**Aim of the exercise**
The answer must restate every entry exactly as it appears.

**The records**

..............................

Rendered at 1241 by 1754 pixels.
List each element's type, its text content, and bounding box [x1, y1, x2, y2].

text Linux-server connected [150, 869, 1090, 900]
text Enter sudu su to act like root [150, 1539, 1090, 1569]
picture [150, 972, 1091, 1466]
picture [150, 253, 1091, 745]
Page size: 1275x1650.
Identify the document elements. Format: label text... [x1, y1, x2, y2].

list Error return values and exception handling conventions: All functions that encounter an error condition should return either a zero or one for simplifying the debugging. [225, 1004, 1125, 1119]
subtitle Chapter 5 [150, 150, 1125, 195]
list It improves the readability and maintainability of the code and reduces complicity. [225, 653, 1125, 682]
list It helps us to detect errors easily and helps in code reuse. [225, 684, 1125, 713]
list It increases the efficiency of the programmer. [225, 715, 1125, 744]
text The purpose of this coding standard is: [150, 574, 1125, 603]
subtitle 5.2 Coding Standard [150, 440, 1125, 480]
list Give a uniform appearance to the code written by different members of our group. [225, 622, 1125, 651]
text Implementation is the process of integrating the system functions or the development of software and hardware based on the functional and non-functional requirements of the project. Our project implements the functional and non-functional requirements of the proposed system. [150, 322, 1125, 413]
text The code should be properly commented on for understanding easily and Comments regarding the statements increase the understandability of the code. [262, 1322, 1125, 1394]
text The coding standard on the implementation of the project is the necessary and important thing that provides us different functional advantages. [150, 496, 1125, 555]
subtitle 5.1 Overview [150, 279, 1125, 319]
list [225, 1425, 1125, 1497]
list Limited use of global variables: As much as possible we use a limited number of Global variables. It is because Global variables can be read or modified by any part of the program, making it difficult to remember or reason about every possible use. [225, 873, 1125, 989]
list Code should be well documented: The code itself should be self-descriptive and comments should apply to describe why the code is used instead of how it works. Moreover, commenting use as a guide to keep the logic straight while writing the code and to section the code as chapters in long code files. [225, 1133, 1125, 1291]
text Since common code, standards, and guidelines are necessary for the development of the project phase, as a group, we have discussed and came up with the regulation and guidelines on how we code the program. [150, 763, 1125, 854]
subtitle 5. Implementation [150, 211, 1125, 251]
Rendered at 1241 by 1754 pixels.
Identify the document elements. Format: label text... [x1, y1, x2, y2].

..............................

**Task solution**
Rendered at 1241 by 1754 pixels.
List each element's type, its text content, and bounding box [x1, y1, x2, y2].

text Linux-server connected [150, 869, 1090, 900]
text Enter sudu su to act like root [150, 1539, 1090, 1569]
picture [150, 972, 1091, 1466]
picture [150, 253, 1091, 745]
Page size: 1275x1650.
Identify the document elements. Format: label text... [x1, y1, x2, y2].

list Error return values and exception handling conventions: All functions that encounter an error condition should return either a zero or one for simplifying the debugging. [225, 1004, 1125, 1119]
subtitle Chapter 5 [150, 150, 1125, 195]
list It improves the readability and maintainability of the code and reduces complicity. [225, 653, 1125, 682]
list It helps us to detect errors easily and helps in code reuse. [225, 684, 1125, 713]
list It increases the efficiency of the programmer. [225, 715, 1125, 744]
text The purpose of this coding standard is: [150, 574, 1125, 603]
subtitle 5.2 Coding Standard [150, 440, 1125, 480]
list Give a uniform appearance to the code written by different members of our group. [225, 622, 1125, 651]
text Implementation is the process of integrating the system functions or the development of software and hardware based on the functional and non-functional requirements of the project. Our project implements the functional and non-functional requirements of the proposed system. [150, 322, 1125, 413]
text The code should be properly commented on for understanding easily and Comments regarding the statements increase the understandability of the code. [262, 1322, 1125, 1394]
text The coding standard on the implementation of the project is the necessary and important thing that provides us different functional advantages. [150, 496, 1125, 555]
subtitle 5.1 Overview [150, 279, 1125, 319]
list [225, 1425, 1125, 1497]
list Limited use of global variables: As much as possible we use a limited number of Global variables. It is because Global variables can be read or modified by any part of the program, making it difficult to remember or reason about every possible use. [225, 873, 1125, 989]
list Code should be well documented: The code itself should be self-descriptive and comments should apply to describe why the code is used instead of how it works. Moreover, commenting use as a guide to keep the logic straight while writing the code and to section the code as chapters in long code files. [225, 1133, 1125, 1291]
text Since common code, standards, and guidelines are necessary for the development of the project phase, as a group, we have discussed and came up with the regulation and guidelines on how we code the program. [150, 763, 1125, 854]
subtitle 5. Implementation [150, 211, 1125, 251]
Rendered at 1241 by 1754 pixels.
Identify the document elements. Format: label text... [x1, y1, x2, y2].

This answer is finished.